L’impatto dell’emergenza sanitaria sulle vite degli italiani: nuovi comportamenti e nuove abitudini di consumo emergono dal rapporto Coop 2020
“Un nuovo mondo (e una nuova Europa) si intravedono all’indomani della pandemia”: così il rapporto Coop 2020 introduce i risultati emersi dalla ricerca condotta sulle abitudini di vita degli italiani stravolte dalla pandemia, un vero e proprio “tsunami” che “ha invaso e alterato le nostre vite generando un contraccolpo economico violentissimo e delineando al tempo stesso una traiettoria incerta e sospesa di futuro”.
Come sono cambiate le abitudini degli Italiani con la pandemia
I dati dicono che siamo di fronte alla più grande recessione dal Dopoguerra che ha “volatilizzato 12.500 miliardi di dollari di Pil mondiale in un anno”, causando una contrazione del Pil procapite in 170 Paesi (per l’Italia le ultime previsioni si attestano a un -9,5%).
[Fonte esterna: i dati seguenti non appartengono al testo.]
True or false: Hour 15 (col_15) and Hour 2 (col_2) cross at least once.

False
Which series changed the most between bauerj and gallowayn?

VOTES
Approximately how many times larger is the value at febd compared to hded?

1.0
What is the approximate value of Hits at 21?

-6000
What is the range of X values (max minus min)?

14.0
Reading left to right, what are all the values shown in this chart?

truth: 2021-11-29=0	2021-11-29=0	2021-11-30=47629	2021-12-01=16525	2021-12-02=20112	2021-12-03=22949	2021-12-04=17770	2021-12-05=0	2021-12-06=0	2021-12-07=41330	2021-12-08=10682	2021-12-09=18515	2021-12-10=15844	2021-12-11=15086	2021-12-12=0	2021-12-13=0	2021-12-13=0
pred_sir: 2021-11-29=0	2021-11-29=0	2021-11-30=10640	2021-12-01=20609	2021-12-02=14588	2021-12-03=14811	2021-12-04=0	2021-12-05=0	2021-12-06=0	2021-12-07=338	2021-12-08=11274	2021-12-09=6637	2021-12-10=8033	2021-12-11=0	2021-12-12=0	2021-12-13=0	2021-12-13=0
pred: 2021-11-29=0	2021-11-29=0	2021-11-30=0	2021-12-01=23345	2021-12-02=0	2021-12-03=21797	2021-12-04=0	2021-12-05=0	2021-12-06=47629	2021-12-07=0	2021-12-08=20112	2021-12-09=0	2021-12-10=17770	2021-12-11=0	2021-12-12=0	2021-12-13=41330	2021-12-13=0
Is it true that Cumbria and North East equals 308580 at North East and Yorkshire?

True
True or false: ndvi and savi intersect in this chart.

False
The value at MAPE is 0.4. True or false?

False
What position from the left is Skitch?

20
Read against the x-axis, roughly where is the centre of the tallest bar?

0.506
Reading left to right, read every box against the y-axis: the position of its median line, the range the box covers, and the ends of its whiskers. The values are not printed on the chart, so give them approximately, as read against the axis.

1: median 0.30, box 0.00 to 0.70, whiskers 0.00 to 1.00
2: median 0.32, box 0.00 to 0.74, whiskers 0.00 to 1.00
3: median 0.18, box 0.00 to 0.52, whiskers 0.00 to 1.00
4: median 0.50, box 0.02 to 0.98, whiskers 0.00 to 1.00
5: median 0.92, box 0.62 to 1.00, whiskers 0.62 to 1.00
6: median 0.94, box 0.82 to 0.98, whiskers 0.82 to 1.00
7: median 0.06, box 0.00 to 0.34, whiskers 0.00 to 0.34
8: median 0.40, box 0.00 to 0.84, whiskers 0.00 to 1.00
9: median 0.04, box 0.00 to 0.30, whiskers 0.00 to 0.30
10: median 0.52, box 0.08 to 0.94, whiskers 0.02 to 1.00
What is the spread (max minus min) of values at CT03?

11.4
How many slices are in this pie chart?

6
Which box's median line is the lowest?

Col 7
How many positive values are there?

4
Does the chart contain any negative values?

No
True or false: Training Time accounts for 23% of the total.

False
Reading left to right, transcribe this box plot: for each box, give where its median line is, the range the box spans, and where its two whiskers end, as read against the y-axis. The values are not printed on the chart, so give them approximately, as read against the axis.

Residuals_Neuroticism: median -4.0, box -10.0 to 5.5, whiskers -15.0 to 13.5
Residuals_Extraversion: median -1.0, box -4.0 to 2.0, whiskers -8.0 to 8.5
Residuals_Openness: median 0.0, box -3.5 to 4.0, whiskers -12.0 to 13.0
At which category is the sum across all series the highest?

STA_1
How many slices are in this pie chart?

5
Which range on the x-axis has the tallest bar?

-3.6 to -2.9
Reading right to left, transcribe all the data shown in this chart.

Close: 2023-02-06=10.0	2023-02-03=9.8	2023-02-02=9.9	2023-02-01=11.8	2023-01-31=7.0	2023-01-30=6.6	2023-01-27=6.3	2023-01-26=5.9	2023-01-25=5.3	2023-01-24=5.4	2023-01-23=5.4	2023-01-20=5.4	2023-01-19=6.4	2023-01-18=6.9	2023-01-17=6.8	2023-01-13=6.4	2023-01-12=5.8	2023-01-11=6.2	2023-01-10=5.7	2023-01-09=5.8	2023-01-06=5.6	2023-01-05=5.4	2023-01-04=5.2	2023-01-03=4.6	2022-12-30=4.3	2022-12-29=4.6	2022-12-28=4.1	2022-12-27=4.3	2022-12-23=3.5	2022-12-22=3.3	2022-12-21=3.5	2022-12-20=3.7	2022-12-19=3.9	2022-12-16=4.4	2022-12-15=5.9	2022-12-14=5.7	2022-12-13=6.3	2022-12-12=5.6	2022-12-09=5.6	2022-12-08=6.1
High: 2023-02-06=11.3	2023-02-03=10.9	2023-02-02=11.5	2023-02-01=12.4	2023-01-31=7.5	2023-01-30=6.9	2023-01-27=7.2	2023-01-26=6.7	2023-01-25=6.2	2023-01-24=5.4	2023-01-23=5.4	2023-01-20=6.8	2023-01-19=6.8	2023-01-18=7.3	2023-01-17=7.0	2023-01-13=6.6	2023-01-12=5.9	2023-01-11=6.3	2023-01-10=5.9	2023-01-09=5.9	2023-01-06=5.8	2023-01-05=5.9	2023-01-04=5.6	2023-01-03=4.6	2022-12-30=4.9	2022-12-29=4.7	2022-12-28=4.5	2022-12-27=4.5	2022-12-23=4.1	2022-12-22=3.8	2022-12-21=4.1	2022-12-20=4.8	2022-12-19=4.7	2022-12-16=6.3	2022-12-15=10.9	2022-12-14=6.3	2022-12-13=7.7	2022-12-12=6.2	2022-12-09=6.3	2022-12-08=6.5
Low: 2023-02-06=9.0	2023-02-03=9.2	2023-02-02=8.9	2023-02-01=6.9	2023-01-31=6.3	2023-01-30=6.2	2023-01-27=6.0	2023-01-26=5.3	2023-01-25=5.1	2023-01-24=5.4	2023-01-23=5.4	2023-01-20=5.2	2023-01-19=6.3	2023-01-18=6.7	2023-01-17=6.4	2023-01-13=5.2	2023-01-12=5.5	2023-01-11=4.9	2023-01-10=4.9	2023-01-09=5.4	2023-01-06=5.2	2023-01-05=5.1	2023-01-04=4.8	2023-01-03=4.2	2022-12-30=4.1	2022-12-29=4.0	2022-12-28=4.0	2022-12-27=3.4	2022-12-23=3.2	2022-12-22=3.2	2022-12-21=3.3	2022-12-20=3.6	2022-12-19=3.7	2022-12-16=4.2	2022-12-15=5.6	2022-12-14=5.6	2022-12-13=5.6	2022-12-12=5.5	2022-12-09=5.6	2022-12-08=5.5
I tempi di ripresa saranno lunghi: secondo il 60% degli executive italiani si dovrà attendere il 2021-2022 perché l’economia mondiale ed europea torni ai livelli pre-Covid; per il nostro Paese i tempi potrebbero persino dilatarsi fino al 2025 secondo quasi il 20% degli intervistati.
Il Covid19 ci ha portati nel futuro e nel passato
L’impatto dell’emergenza sanitaria sui nostri stili di vita può essere paragonato, secondo il rapporto, a una macchina del tempo capace di riportarci nel passato o di catapultarci nel futuro più rapidamente di quanto avremmo pensato: “Da un lato compare l’Italia delle rinunce con l’arretramento del Pil procapite ritornato ai livelli di metà anni ’90 e la spesa in viaggi trascinata indietro di 45 anni ai livelli del 1975 o i consumi fuori casa arretrati di tre decenni, dall’altra c’è invece l’Italia che balza in avanti velocizzando dinamiche già in essere, ma mai così veloci”. A cominciare dallo smart working, che contava 570.000 persone nel 2019 ed ora ne coinvolge 4,9 milioni (+770%), passando per l’ecommerce in aumento del 26% anno su anno – in particolare nel settore dell’e-grocery, dove le vendite sono cresciute dai 595 milioni del 2019 all’1,3 miliardi di quest’anno (+132%) -, fino alla digitalizzazione a tappe forzate in sfere come la didattica, i servizi, la sanità. Proprio nella scuola dovranno essere concentrate le risorse del Recovery Fund secondo il 43% degli intervistati al fine di modernizzare la didattica e portare più tecnologia per rimediare a un ritardo avvertito da oltre la metà degli italiani con figli che frequentano la scuola: il 60% di loro ritiene infatti che i docenti dopo i mesi di didattica a distanza non siano tuttora pronti così come non lo sono i loro stessi figli, nonostante siano nativi digitali.
Covid19 e Pubblica amministrazione
In tema di rapporto con la Pubblica amministrazione lo “smart jump” compiuto in questi mesi è testimoniato dalla “popolarità” dell’identità digitale, che ora 1 cittadino su 3 vorrebbe richiedere. In molti poi sognano città smart che siano più sostenibili dal punto di vista ambientale (68%), con una migliore qualità dei servizi urbani (67%) e capaci di attrarre talenti e investimenti (64%).
Il digitale entra pian piano anche nella sfera sanitaria: un intervistato su 5 pensa di usare canali digitali per comunicare con il proprio medico in futuro e uno su 3 vorrebbe sperimentare una tele-visita.